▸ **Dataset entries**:
════

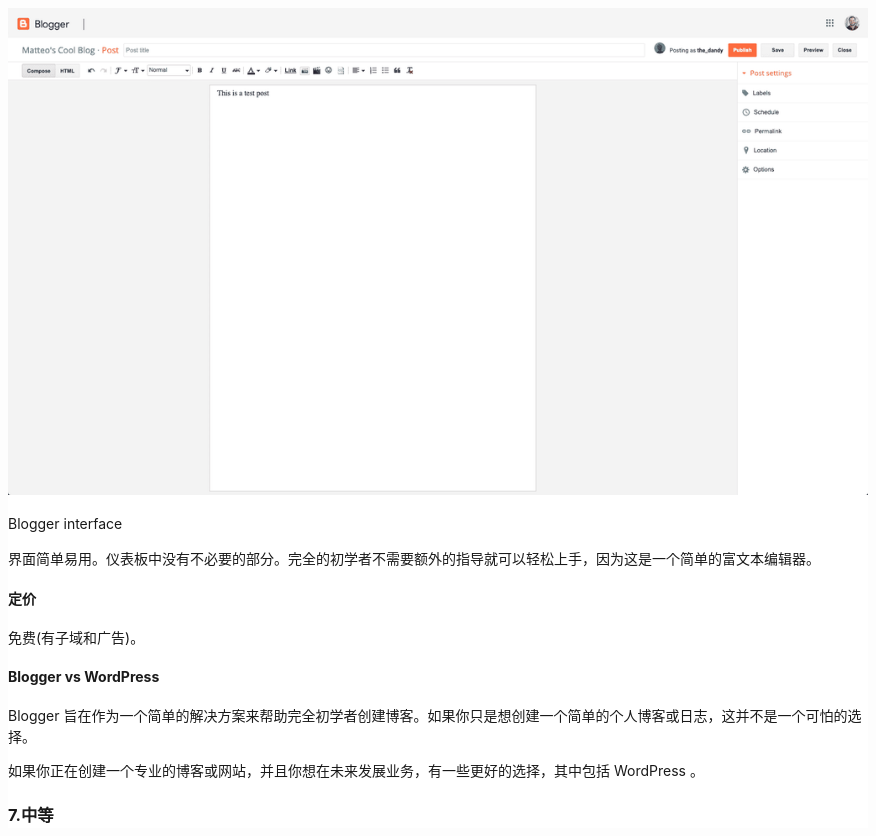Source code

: [![Blogger interface](img/494e566d4085db28d194bbdec5791de7.png)](https://kinsta.com/wp-content/uploads/2020/05/blogger-ui.png)

Blogger interface



界面简单易用。仪表板中没有不必要的部分。完全的初学者不需要额外的指导就可以轻松上手，因为这是一个简单的富文本编辑器。

#### 定价

免费(有子域和广告)。

#### Blogger vs WordPress

Blogger 旨在作为一个简单的解决方案来帮助完全初学者创建博客。如果你只是想创建一个简单的个人博客或日志，这并不是一个可怕的选择。

如果你正在创建一个专业的博客或网站，并且你想在未来发展业务，有一些更好的选择，其中包括 WordPress 。

### 7.中等
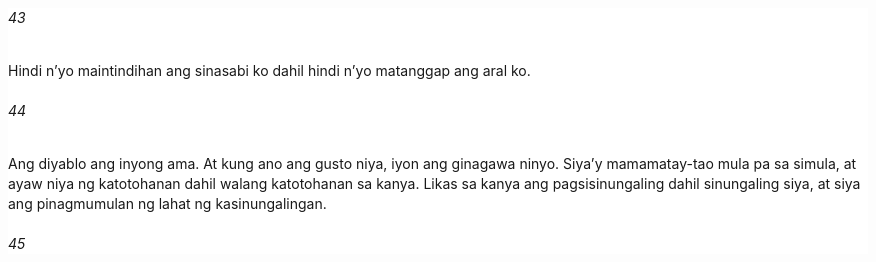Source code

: 






###### 43 










Hindi nʼyo maintindihan ang sinasabi ko dahil hindi nʼyo matanggap ang aral ko. 





















###### 44 










Ang diyablo ang inyong ama. At kung ano ang gusto niya, iyon ang ginagawa ninyo. Siyaʼy mamamatay-tao mula pa sa simula, at ayaw niya ng katotohanan dahil walang katotohanan sa kanya. Likas sa kanya ang pagsisinungaling dahil sinungaling siya, at siya ang pinagmumulan ng lahat ng kasinungalingan. 





















###### 45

════

▸ **WORK TASK**: Pictures must be left out. Repeat exactly the lines from the one containing "界面简单易用。仪表板中没有不" through the final line of the data.

▸ **EXERCISE RESPONSE**:
界面简单易用。仪表板中没有不必要的部分。完全的初学者不需要额外的指导就可以轻松上手，因为这是一个简单的富文本编辑器。

#### 定价

免费(有子域和广告)。

#### Blogger vs WordPress

Blogger 旨在作为一个简单的解决方案来帮助完全初学者创建博客。如果你只是想创建一个简单的个人博客或日志，这并不是一个可怕的选择。

如果你正在创建一个专业的博客或网站，并且你想在未来发展业务，有一些更好的选择，其中包括 WordPress 。

### 7.中等
Source code

: 






###### 43 










Hindi nʼyo maintindihan ang sinasabi ko dahil hindi nʼyo matanggap ang aral ko. 





















###### 44 










Ang diyablo ang inyong ama. At kung ano ang gusto niya, iyon ang ginagawa ninyo. Siyaʼy mamamatay-tao mula pa sa simula, at ayaw niya ng katotohanan dahil walang katotohanan sa kanya. Likas sa kanya ang pagsisinungaling dahil sinungaling siya, at siya ang pinagmumulan ng lahat ng kasinungalingan. 





















###### 45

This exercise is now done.